#### Entries provided

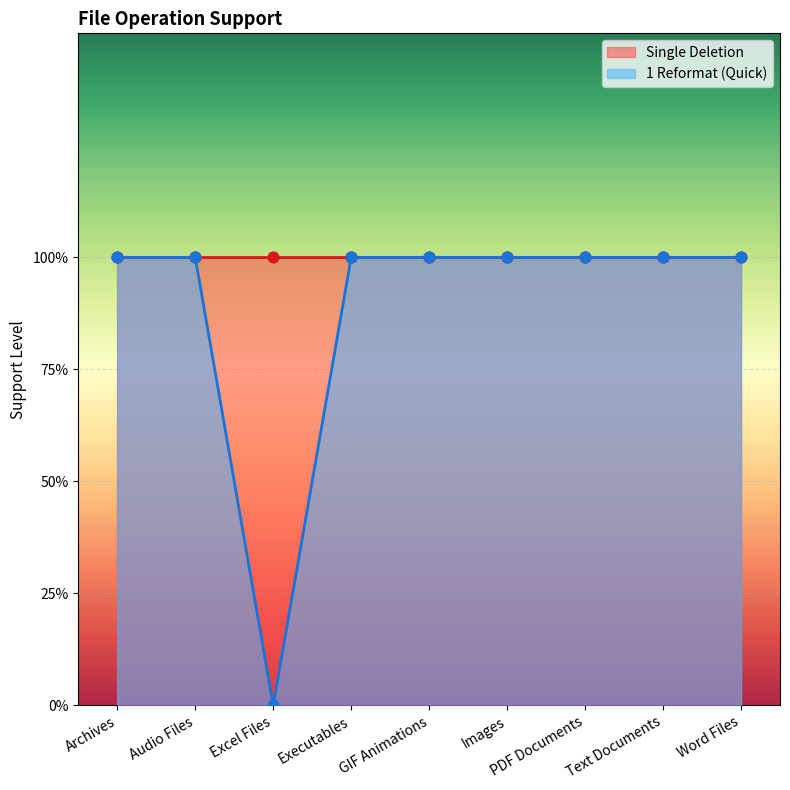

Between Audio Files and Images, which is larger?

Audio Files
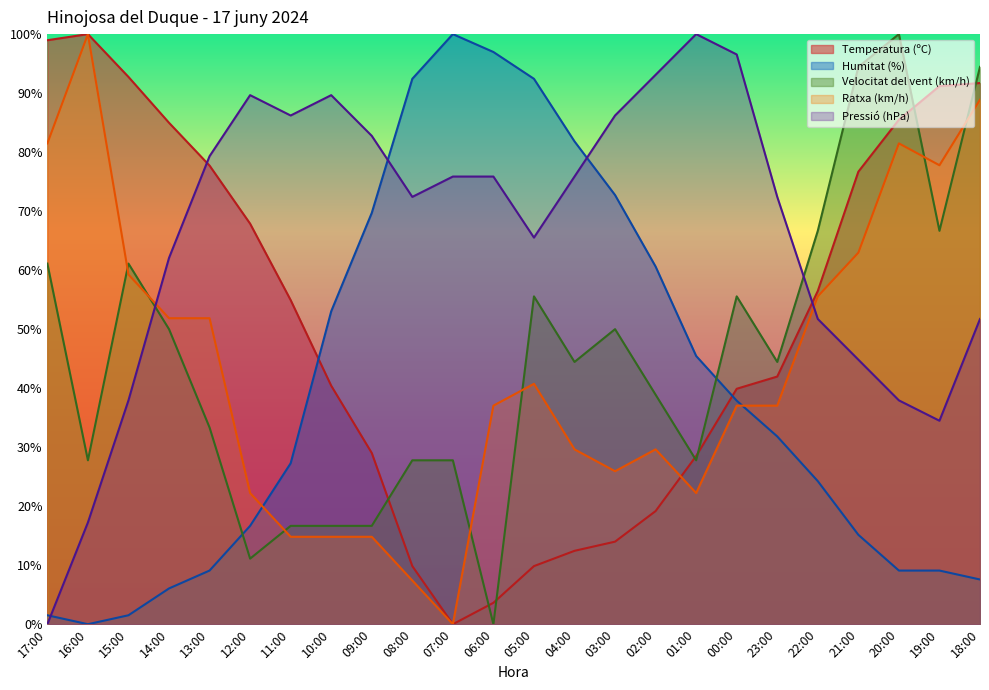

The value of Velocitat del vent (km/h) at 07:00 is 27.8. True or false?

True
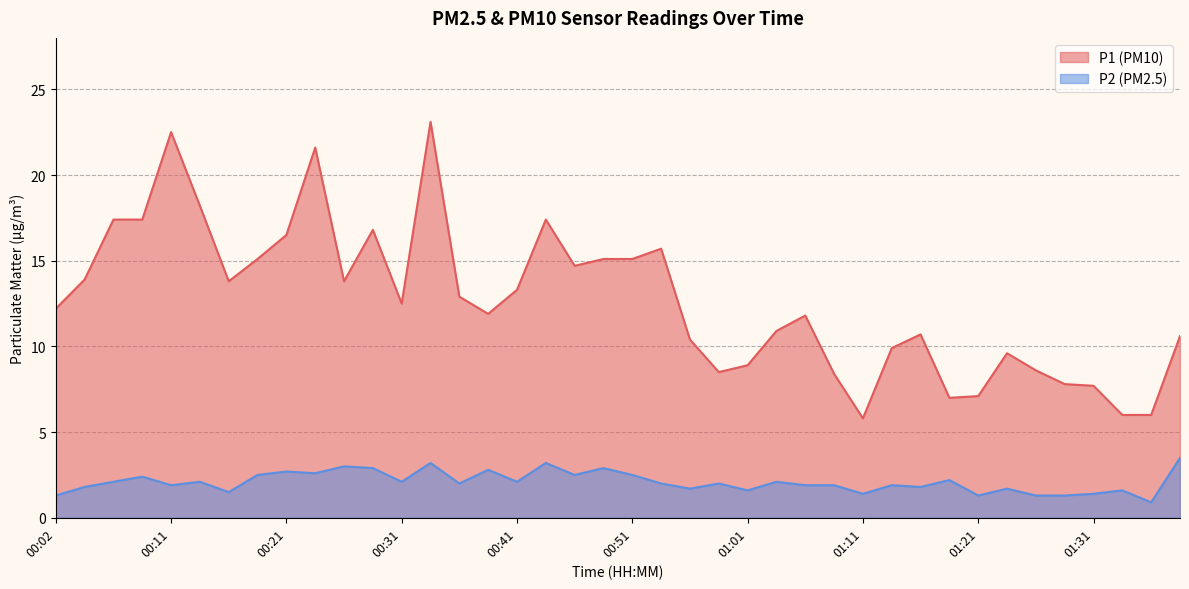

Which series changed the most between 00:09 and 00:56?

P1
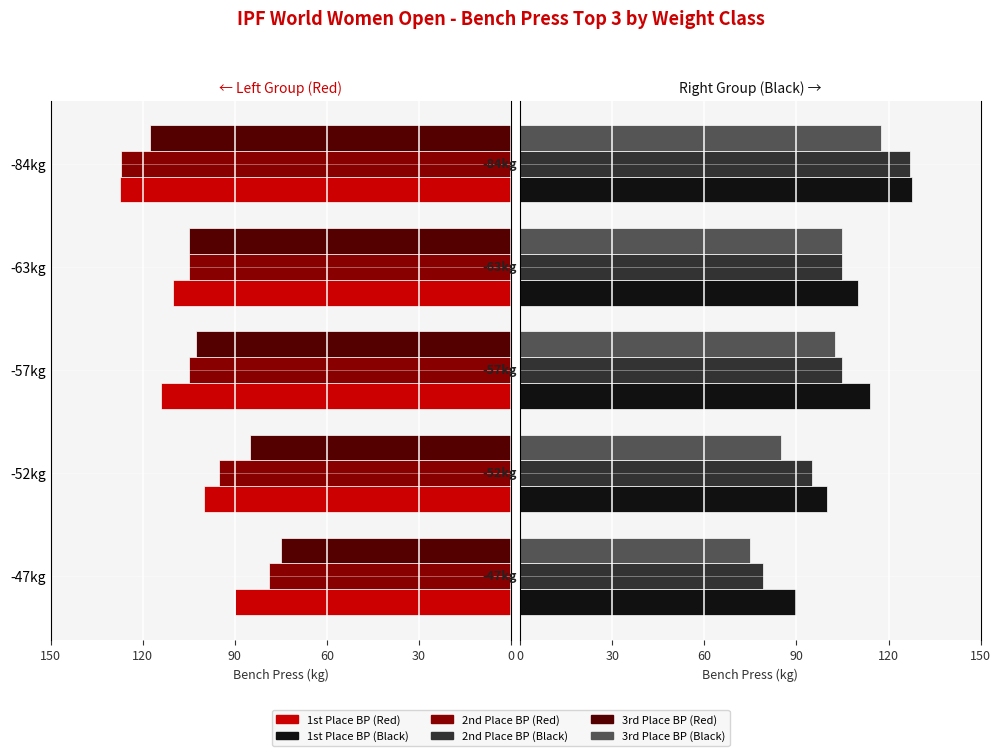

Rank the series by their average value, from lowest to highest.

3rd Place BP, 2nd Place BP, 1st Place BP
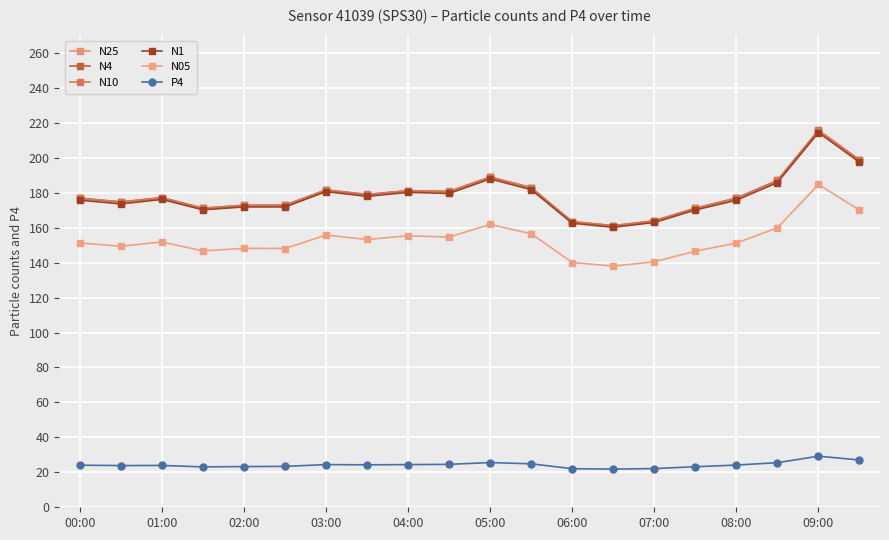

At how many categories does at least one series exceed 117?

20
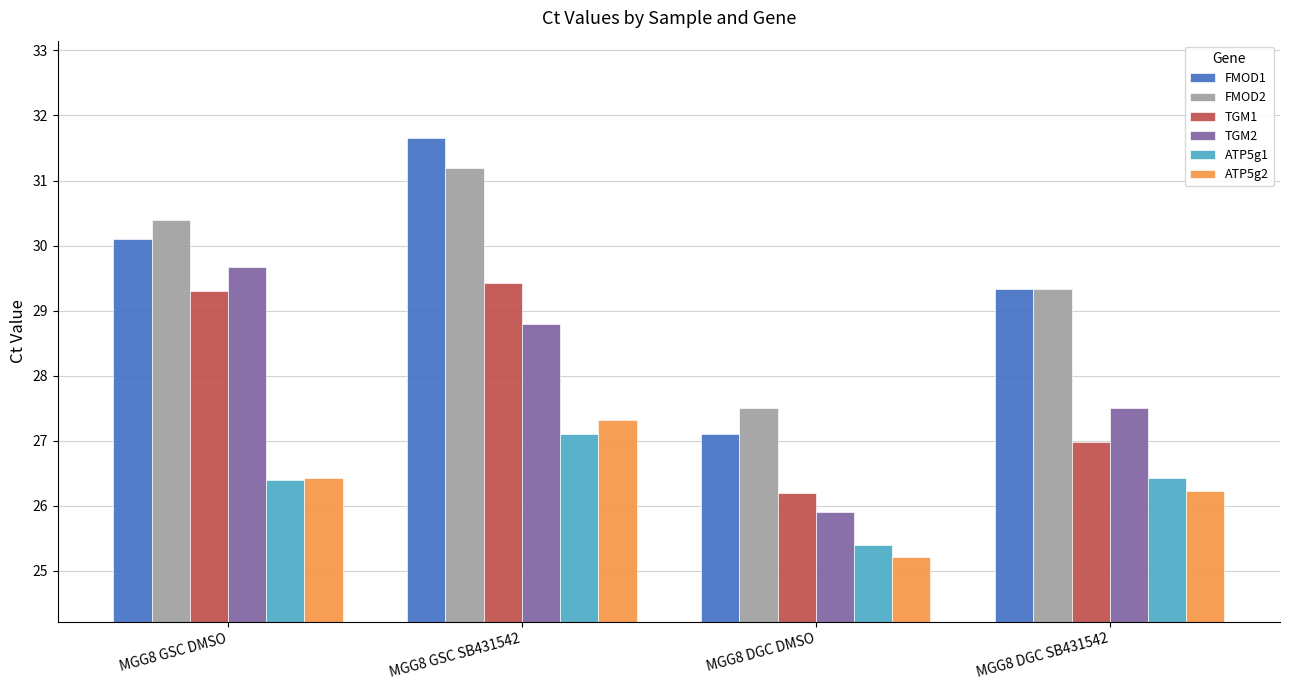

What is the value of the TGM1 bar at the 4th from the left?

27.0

########

Work task :: Please reproduce all of the data above verbatim, leaving out the pictures.

Response area ::
Between Audio Files and Images, which is larger?

Audio Files

The value of Velocitat del vent (km/h) at 07:00 is 27.8. True or false?

True

Which series changed the most between 00:09 and 00:56?

P1

Rank the series by their average value, from lowest to highest.

3rd Place BP, 2nd Place BP, 1st Place BP

At how many categories does at least one series exceed 117?

20

What is the value of the TGM1 bar at the 4th from the left?

27.0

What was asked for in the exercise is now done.